Dataset entries
* * * *
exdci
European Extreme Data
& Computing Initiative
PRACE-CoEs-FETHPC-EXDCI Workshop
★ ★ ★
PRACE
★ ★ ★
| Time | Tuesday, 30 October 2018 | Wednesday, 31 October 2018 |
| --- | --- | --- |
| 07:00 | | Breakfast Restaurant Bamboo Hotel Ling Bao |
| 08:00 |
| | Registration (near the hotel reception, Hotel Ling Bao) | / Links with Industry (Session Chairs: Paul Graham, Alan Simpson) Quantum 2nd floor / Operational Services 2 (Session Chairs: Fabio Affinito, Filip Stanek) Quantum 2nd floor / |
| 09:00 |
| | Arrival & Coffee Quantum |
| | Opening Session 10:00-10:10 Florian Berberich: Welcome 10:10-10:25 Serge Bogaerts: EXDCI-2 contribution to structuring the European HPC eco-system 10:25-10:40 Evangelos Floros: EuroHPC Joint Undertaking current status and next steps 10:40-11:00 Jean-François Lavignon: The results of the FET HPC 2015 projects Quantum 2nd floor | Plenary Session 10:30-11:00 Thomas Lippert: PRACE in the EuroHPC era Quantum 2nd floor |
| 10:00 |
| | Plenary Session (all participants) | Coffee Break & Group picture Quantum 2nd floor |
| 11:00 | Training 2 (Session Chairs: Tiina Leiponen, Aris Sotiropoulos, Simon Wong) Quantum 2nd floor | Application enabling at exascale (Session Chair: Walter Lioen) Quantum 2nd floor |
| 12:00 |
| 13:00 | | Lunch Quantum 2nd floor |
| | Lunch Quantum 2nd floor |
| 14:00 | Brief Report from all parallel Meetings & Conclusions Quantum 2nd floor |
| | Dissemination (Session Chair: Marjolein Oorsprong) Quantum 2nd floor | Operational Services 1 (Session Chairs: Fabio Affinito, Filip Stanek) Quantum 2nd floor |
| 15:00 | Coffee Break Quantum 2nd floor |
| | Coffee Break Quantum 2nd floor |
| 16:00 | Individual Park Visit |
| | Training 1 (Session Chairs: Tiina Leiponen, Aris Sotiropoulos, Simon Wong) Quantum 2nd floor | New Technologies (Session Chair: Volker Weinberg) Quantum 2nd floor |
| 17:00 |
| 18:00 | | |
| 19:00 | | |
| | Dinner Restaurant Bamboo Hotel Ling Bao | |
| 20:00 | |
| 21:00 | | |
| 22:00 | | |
* * * *
Given the data above, transcribe exactly the lines from the one containing "Coffee Quantum |" down to the one containing "Conclusions Quantum 2nd floor |", and no others.

ANSWER SECTION -
| | Arrival & Coffee Quantum |
| | Opening Session 10:00-10:10 Florian Berberich: Welcome 10:10-10:25 Serge Bogaerts: EXDCI-2 contribution to structuring the European HPC eco-system 10:25-10:40 Evangelos Floros: EuroHPC Joint Undertaking current status and next steps 10:40-11:00 Jean-François Lavignon: The results of the FET HPC 2015 projects Quantum 2nd floor | Plenary Session 10:30-11:00 Thomas Lippert: PRACE in the EuroHPC era Quantum 2nd floor |
| 10:00 |
| | Plenary Session (all participants) | Coffee Break & Group picture Quantum 2nd floor |
| 11:00 | Training 2 (Session Chairs: Tiina Leiponen, Aris Sotiropoulos, Simon Wong) Quantum 2nd floor | Application enabling at exascale (Session Chair: Walter Lioen) Quantum 2nd floor |
| 12:00 |
| 13:00 | | Lunch Quantum 2nd floor |
| | Lunch Quantum 2nd floor |
| 14:00 | Brief Report from all parallel Meetings & Conclusions Quantum 2nd floor |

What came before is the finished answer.